**About this exercise:**
Duplicate the part of the listing that opens with its first line and closes with the line containing "ΠΡΩΤΟΣΈΛΙΔΟ", including both of those lines.

[Text data extracted from the page]
■ ■ ■ ■ ■ ■ ■
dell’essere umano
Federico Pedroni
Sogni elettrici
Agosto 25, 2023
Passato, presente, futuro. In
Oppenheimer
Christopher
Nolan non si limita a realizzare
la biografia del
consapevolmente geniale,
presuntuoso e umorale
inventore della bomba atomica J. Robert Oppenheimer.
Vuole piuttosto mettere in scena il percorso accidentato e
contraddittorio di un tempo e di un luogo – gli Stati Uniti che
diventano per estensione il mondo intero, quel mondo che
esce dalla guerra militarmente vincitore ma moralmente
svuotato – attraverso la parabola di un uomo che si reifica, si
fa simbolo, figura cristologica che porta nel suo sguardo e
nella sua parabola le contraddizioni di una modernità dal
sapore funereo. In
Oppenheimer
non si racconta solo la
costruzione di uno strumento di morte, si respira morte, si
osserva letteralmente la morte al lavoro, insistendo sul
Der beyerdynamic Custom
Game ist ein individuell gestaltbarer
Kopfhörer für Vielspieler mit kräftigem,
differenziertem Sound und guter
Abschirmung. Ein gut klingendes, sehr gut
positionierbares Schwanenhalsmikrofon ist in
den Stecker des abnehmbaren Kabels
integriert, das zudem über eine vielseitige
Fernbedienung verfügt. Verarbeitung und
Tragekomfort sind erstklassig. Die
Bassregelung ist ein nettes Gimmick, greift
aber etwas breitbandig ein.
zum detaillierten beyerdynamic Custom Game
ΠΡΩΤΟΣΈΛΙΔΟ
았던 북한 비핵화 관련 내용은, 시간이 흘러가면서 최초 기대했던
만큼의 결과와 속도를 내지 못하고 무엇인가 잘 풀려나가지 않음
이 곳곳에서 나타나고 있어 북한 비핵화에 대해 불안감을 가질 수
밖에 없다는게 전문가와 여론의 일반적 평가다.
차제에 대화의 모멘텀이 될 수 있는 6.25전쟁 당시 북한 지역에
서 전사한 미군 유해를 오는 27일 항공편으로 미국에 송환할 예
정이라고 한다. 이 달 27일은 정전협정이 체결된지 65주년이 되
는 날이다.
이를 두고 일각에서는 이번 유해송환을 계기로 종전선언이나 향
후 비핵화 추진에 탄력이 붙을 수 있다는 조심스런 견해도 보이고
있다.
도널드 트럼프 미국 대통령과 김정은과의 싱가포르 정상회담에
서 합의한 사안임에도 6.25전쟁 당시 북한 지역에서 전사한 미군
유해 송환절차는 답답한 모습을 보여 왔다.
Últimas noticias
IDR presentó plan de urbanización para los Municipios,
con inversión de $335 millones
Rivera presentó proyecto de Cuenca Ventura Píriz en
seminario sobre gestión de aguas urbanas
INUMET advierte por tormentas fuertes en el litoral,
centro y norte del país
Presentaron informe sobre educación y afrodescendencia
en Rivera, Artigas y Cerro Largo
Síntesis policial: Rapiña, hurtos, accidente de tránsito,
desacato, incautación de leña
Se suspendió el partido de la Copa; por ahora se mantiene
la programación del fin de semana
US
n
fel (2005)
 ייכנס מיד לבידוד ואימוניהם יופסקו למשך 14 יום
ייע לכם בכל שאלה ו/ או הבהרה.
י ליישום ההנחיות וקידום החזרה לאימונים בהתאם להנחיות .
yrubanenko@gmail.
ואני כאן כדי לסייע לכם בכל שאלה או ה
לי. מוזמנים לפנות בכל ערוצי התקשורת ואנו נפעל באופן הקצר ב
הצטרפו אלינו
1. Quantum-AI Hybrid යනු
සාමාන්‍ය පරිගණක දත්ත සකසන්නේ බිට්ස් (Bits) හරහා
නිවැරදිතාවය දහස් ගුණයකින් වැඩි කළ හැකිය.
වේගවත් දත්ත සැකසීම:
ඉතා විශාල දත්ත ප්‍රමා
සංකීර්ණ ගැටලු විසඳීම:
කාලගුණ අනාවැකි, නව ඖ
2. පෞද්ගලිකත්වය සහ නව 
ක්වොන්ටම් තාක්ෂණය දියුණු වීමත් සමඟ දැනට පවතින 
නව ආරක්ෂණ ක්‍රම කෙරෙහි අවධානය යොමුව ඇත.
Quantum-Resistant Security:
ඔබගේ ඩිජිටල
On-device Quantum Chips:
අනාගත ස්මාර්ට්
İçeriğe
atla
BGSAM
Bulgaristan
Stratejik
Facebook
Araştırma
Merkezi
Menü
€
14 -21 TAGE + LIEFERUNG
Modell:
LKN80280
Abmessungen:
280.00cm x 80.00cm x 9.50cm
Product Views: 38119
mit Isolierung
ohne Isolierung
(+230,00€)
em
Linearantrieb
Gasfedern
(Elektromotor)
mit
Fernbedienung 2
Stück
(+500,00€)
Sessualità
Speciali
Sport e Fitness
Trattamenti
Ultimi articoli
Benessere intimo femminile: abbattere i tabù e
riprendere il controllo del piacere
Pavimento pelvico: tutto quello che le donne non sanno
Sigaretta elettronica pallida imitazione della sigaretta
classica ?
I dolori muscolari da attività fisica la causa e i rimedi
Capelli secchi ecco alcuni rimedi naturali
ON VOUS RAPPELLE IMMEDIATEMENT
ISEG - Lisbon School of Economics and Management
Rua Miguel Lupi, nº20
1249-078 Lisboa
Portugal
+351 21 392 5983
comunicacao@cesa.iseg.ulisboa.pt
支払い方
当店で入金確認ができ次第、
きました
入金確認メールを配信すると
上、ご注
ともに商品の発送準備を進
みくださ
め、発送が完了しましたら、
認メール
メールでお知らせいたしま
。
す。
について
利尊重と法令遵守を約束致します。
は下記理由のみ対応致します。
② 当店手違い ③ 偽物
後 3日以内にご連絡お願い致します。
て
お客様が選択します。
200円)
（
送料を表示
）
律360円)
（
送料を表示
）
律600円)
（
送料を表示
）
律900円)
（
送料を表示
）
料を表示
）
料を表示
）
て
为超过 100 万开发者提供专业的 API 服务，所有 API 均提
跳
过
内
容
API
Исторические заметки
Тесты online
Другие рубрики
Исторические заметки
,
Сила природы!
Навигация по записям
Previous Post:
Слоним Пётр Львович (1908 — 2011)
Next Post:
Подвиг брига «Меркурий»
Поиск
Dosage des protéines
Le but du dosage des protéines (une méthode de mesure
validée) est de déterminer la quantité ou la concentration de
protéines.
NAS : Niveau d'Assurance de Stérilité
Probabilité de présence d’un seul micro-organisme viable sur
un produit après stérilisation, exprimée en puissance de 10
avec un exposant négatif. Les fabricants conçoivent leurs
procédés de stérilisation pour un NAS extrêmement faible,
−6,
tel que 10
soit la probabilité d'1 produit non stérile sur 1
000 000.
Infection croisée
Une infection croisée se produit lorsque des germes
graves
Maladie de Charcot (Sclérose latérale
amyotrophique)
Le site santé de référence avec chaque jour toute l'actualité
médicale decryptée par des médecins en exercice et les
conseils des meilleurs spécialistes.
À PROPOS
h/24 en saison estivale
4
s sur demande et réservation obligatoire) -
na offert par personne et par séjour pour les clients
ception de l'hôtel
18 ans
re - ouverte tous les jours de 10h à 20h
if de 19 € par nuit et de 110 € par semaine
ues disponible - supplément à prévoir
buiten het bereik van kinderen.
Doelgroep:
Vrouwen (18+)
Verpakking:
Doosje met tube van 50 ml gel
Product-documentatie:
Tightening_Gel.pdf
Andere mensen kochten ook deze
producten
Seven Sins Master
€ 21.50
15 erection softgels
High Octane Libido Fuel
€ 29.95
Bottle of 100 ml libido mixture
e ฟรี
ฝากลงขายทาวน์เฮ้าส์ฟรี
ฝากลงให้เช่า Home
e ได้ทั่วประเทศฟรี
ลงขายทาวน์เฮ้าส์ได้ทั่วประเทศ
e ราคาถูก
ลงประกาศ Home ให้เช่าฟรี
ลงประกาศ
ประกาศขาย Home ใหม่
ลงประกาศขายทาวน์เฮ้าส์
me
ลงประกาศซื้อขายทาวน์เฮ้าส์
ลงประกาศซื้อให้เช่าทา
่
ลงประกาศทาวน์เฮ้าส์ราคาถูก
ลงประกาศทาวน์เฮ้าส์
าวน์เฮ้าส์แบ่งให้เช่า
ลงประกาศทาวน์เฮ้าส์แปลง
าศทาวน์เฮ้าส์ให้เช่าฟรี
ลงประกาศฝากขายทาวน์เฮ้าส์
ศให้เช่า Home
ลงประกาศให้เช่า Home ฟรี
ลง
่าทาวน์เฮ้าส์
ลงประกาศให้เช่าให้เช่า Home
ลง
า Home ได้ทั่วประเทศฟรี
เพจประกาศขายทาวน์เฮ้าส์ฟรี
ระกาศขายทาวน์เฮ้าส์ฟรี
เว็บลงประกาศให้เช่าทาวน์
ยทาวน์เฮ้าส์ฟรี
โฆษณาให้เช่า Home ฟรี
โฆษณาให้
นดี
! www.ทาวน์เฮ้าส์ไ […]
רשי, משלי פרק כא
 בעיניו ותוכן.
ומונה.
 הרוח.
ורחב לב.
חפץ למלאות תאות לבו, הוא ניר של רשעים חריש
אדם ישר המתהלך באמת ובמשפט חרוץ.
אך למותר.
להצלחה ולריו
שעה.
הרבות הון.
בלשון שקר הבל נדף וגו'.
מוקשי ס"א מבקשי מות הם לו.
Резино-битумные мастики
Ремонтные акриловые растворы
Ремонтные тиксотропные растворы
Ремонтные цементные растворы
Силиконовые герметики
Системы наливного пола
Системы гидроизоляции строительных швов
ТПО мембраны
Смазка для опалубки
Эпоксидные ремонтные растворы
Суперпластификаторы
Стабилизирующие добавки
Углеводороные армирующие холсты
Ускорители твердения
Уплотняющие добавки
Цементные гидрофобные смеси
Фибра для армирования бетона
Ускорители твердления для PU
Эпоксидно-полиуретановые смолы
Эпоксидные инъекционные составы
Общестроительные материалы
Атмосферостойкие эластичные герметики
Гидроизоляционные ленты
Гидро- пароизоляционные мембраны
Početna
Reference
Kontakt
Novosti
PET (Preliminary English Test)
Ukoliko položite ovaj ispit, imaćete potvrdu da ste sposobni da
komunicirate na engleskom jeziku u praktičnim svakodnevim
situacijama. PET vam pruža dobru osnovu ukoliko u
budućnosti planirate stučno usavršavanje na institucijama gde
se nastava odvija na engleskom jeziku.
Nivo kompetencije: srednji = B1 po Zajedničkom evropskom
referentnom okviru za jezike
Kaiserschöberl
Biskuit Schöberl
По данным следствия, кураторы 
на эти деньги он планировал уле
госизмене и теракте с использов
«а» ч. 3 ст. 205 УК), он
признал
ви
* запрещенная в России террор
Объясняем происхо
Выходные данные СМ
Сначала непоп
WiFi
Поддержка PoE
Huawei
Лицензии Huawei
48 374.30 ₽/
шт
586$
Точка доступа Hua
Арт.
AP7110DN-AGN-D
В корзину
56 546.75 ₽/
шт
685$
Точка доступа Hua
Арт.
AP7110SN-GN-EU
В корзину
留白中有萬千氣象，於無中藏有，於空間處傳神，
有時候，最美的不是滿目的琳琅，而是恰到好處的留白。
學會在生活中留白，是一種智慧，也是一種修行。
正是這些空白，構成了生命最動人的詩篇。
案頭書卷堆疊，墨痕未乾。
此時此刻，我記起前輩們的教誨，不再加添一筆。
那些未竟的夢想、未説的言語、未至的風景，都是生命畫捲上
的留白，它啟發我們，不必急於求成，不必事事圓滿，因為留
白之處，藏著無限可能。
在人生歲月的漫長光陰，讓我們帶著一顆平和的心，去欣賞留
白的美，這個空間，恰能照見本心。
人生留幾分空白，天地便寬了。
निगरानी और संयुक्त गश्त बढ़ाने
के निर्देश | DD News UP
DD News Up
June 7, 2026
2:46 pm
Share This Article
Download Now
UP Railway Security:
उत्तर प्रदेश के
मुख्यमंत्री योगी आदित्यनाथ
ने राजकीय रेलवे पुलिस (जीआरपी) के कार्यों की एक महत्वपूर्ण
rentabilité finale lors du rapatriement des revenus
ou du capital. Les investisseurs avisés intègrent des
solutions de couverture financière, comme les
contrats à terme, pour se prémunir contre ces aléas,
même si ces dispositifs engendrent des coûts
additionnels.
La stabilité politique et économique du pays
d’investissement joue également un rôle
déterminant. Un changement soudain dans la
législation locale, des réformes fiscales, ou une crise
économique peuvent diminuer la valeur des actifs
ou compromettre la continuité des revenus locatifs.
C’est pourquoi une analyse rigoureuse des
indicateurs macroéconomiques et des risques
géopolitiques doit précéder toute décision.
■ ■ ■ ■ ■ ■ ■
**Answer for the task:**
dell’essere umano
Federico Pedroni
Sogni elettrici
Agosto 25, 2023
Passato, presente, futuro. In
Oppenheimer
Christopher
Nolan non si limita a realizzare
la biografia del
consapevolmente geniale,
presuntuoso e umorale
inventore della bomba atomica J. Robert Oppenheimer.
Vuole piuttosto mettere in scena il percorso accidentato e
contraddittorio di un tempo e di un luogo – gli Stati Uniti che
diventano per estensione il mondo intero, quel mondo che
esce dalla guerra militarmente vincitore ma moralmente
svuotato – attraverso la parabola di un uomo che si reifica, si
fa simbolo, figura cristologica che porta nel suo sguardo e
nella sua parabola le contraddizioni di una modernità dal
sapore funereo. In
Oppenheimer
non si racconta solo la
costruzione di uno strumento di morte, si respira morte, si
osserva letteralmente la morte al lavoro, insistendo sul
Der beyerdynamic Custom
Game ist ein individuell gestaltbarer
Kopfhörer für Vielspieler mit kräftigem,
differenziertem Sound und guter
Abschirmung. Ein gut klingendes, sehr gut
positionierbares Schwanenhalsmikrofon ist in
den Stecker des abnehmbaren Kabels
integriert, das zudem über eine vielseitige
Fernbedienung verfügt. Verarbeitung und
Tragekomfort sind erstklassig. Die
Bassregelung ist ein nettes Gimmick, greift
aber etwas breitbandig ein.
zum detaillierten beyerdynamic Custom Game
ΠΡΩΤΟΣΈΛΙΔΟ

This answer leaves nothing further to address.